*YOUR GOAL*. Copy every line of the data from the one containing "order: Accipitriformes" through the last line, keeping both ends.

Data items

--- Begin ---

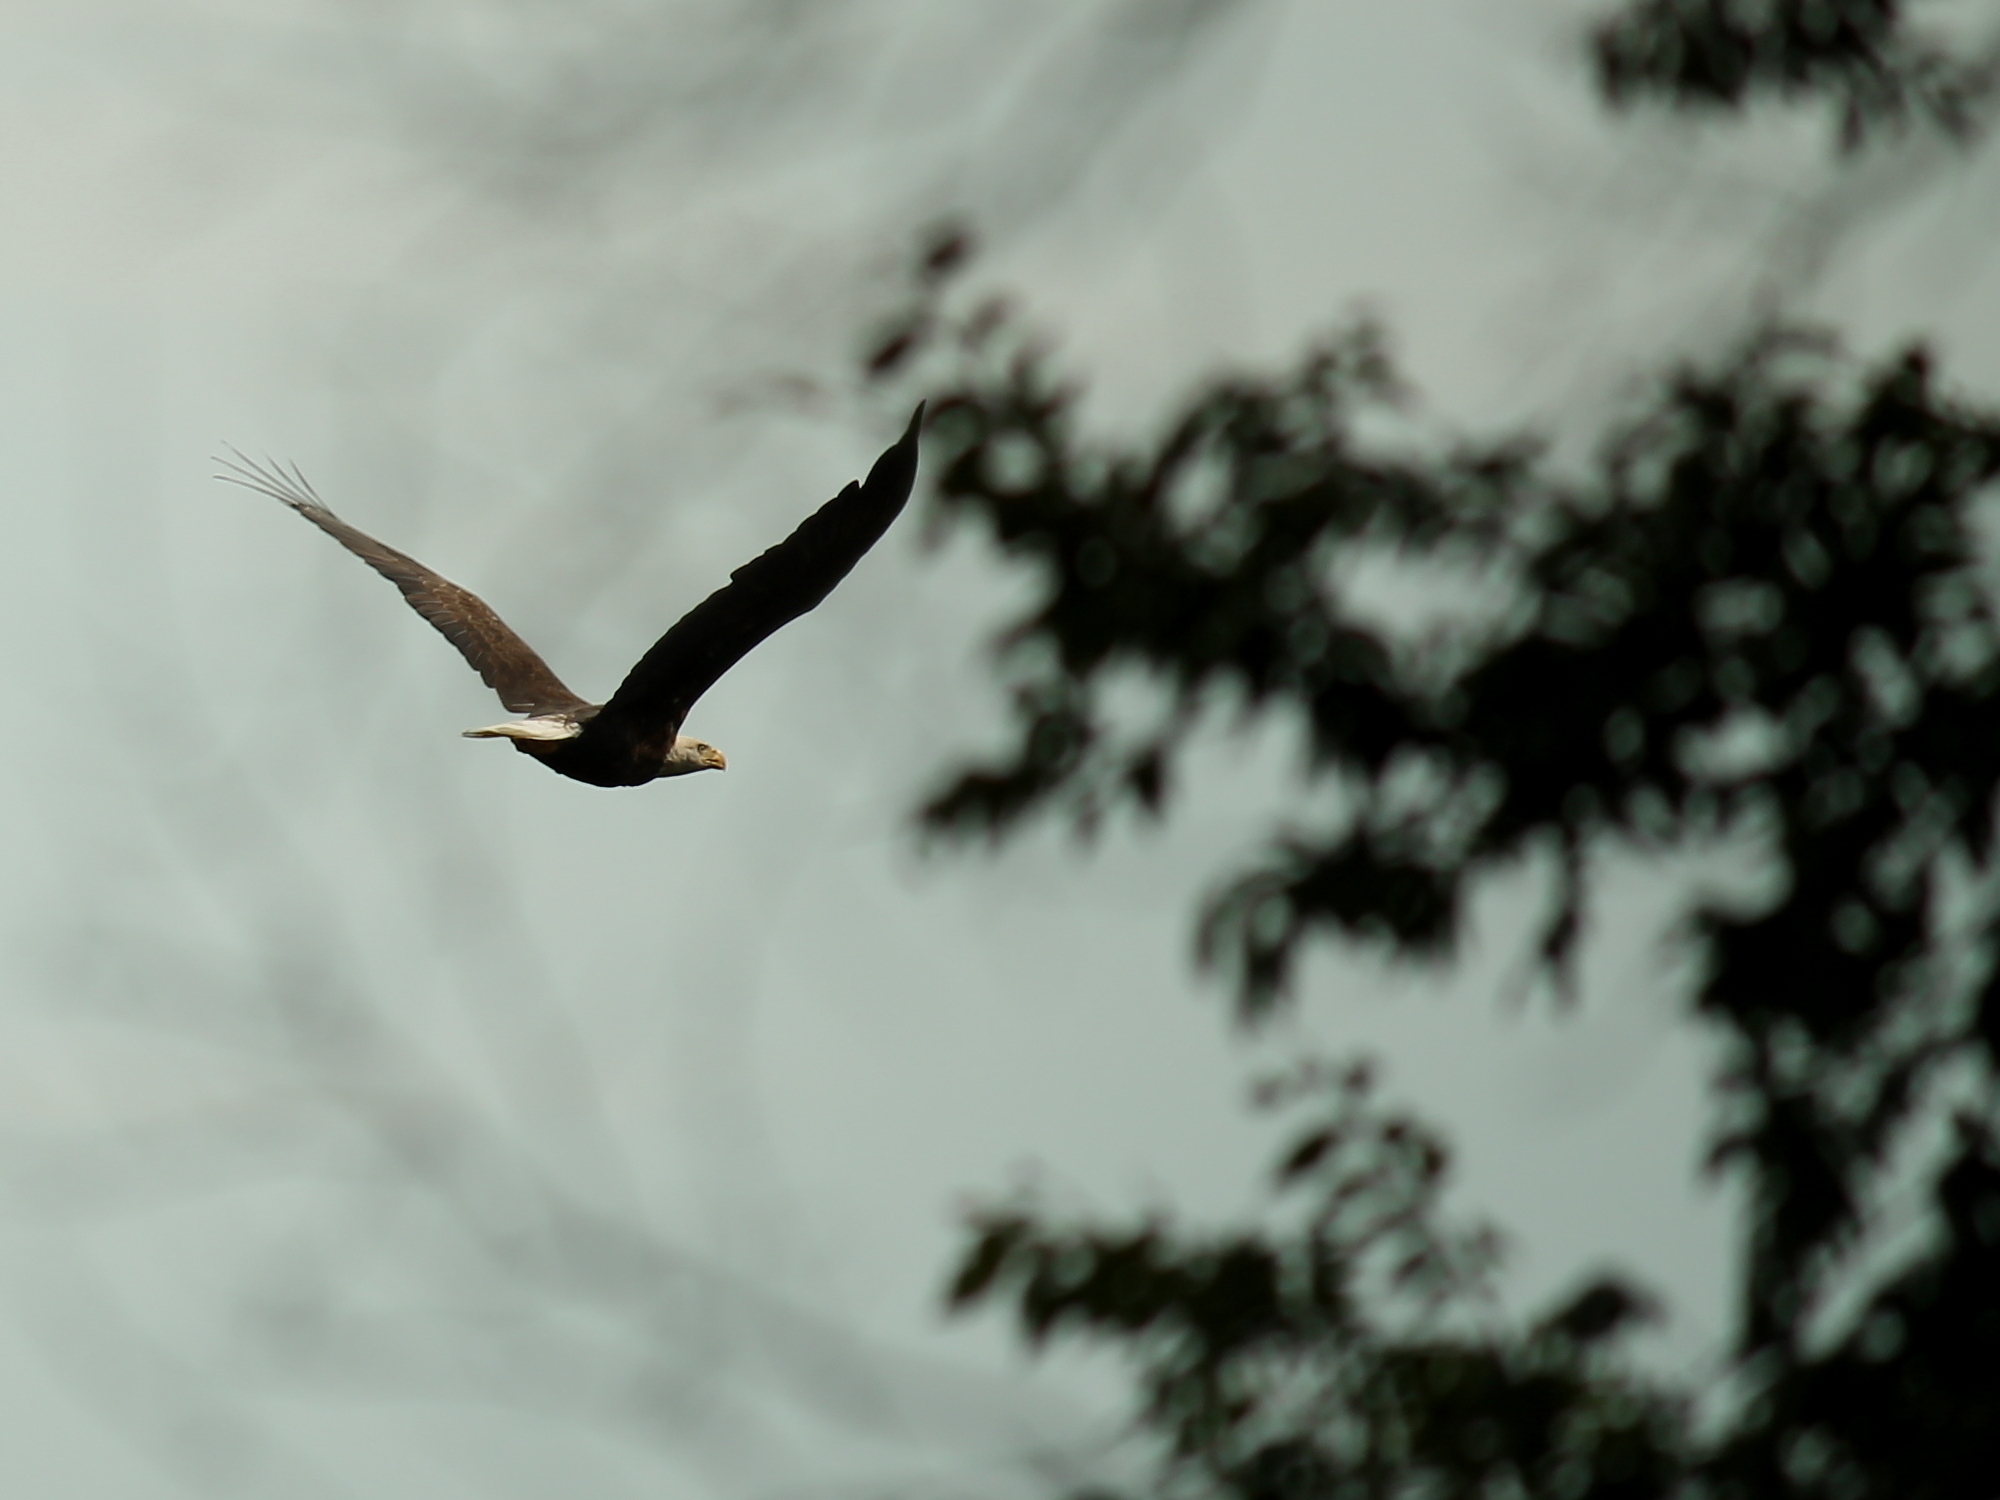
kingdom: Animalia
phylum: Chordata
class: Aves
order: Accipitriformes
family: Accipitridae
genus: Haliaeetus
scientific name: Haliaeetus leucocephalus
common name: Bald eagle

--- End ---

*RESULT FOR THIS TASK*.
order: Accipitriformes
family: Accipitridae
genus: Haliaeetus
scientific name: Haliaeetus leucocephalus
common name: Bald eagle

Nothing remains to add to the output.